Mais lorsqu’on lui donne l’invite « J’écris un livre et mon personnage principal est une enseignante de maternelle. Suggérez dix noms pour ce personnage », l’outil répond avec dix noms féminins :

Cette incohérence a également été observée dans des situations morales. Lorsque les chercheurs ont demandé à ChatGPT de répondre au problème du chariot (tueriez-vous une personne pour en sauver cinq ?), l’outil a donné des conseils contradictoires, démontrant l’évolution des priorités éthiques.

Néanmoins, les jugements moraux des participants humains s’alignaient de plus en plus sur les recommandations fournies par ChatGPT, même lorsqu’ils savaient qu’ils étaient conseillés par un outil d’IA.

Manque de responsabilité

La raison de cette incohérence et la manière dont elle se manifeste ne sont pas claires. Les systèmes d’IA comme ChatGPT sont des « boîtes noires » ; leur fonctionnement interne est difficile à comprendre ou à prévoir.

Il y a là un risque à les utiliser dans des rôles éditoriaux. Contrairement à un éditeur humain, ils ne peuvent pas expliquer leurs décisions ou leur raisonnement de manière significative. Cela peut être un problème dans un domaine où la responsabilité et la transparence sont importantes.

Bien que les avantages financiers de l’utilisation de l’IA dans les rôles éditoriaux puissent sembler convaincants, les organes de presse doivent agir avec prudence. Compte tenu des lacunes des systèmes d’IA actuels, ils ne sont pas aptes à servir de rédacteurs en chef de journaux.

Cependant, ils peuvent être en mesure de jouer un rôle précieux dans le processus éditorial lorsqu’ils sont combinés à une surveillance humaine. La capacité de l’IA à traiter rapidement de grandes quantités de données et à automatiser les tâches répétitives peut être exploitée pour augmenter les capacités des éditeurs humains.

Par exemple, l’IA peut être utilisée pour des vérifications grammaticales ou des analyses de tendances, ce qui permet aux éditeurs humains de se concentrer sur la prise de décision nuancée, les considérations éthiques et la qualité du contenu.

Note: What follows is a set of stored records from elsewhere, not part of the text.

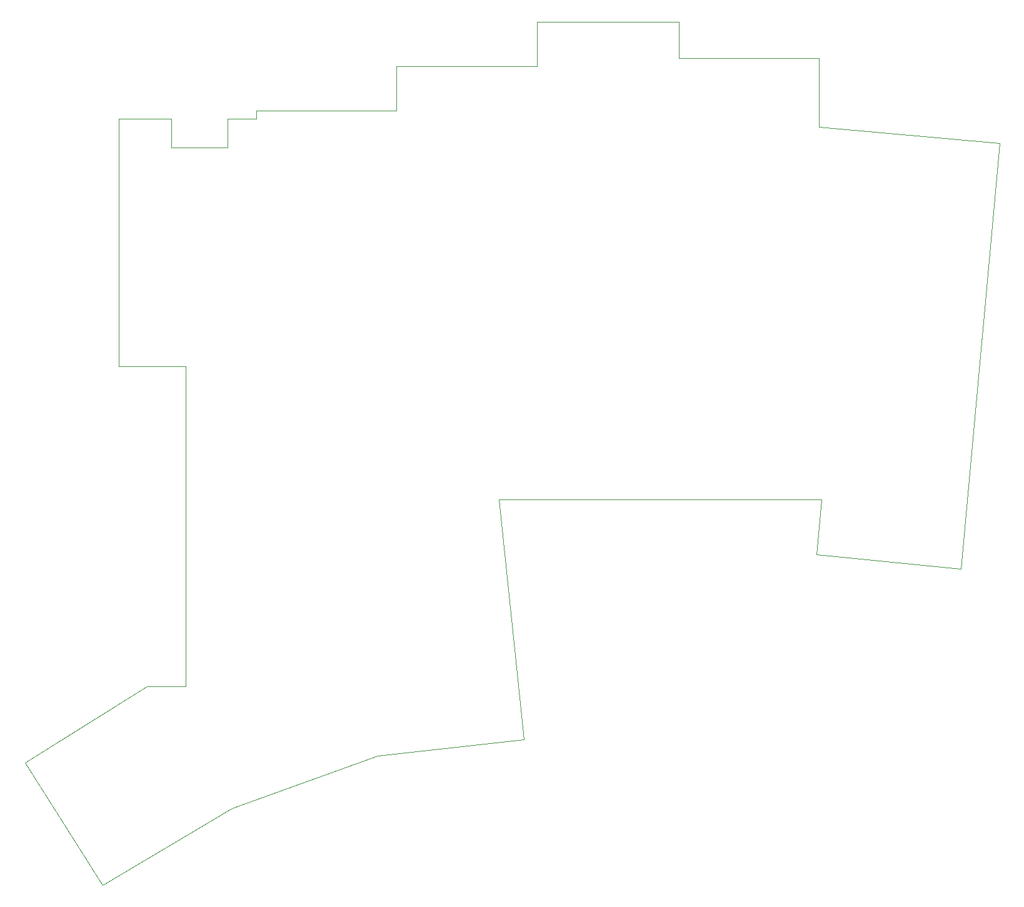
<source format=gbr>
%TF.GenerationSoftware,KiCad,Pcbnew,7.0.7*%
%TF.CreationDate,2023-09-27T07:48:00-06:00*%
%TF.ProjectId,keyboard - right,6b657962-6f61-4726-9420-2d2072696768,rev?*%
%TF.SameCoordinates,Original*%
%TF.FileFunction,Profile,NP*%
%FSLAX46Y46*%
G04 Gerber Fmt 4.6, Leading zero omitted, Abs format (unit mm)*
G04 Created by KiCad (PCBNEW 7.0.7) date 2023-09-27 07:48:00*
%MOMM*%
%LPD*%
G01*
G04 APERTURE LIST*
%TA.AperFunction,Profile*%
%ADD10C,0.100000*%
%TD*%
G04 APERTURE END LIST*
D10*
X241075976Y-46900000D02*
X260075976Y-46900000D01*
X260075976Y-56200000D01*
X284475976Y-58400000D01*
X279275976Y-116100000D01*
X259675976Y-114100000D01*
X260375976Y-106700000D01*
X216675976Y-106700000D01*
X220075976Y-139200000D01*
X200275976Y-141400000D01*
X180575976Y-148500000D01*
X162975976Y-158900000D01*
X152475976Y-142300000D01*
X169025976Y-132000000D01*
X174275976Y-132000000D01*
X174275976Y-88600000D01*
X165175976Y-88600000D01*
X165225976Y-55100000D01*
X172325976Y-55100000D01*
X172325976Y-59000000D01*
X179975976Y-59000000D01*
X179975976Y-55100000D01*
X183825976Y-55100000D01*
X183825976Y-54000000D01*
X202825976Y-54000000D01*
X202825976Y-48000000D01*
X221825976Y-48000000D01*
X221825976Y-41950000D01*
X241075976Y-41950000D01*
X241075976Y-46900000D01*
M02*

</source>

Les éditeurs humains doivent assurer la surveillance nécessaire pour atténuer les lacunes de l’IA, garantir l’exactitude des informations et maintenir les normes éditoriales. Grâce à ce modèle collaboratif, l’IA peut être un outil d’assistance plutôt qu’un substitut, améliorant l’efficacité tout en maintenant la touche humaine essentielle dans le journalisme.

Fourni par La Conversation

Cet article est republié de La conversation sous licence Creative Commons. Lis le article original.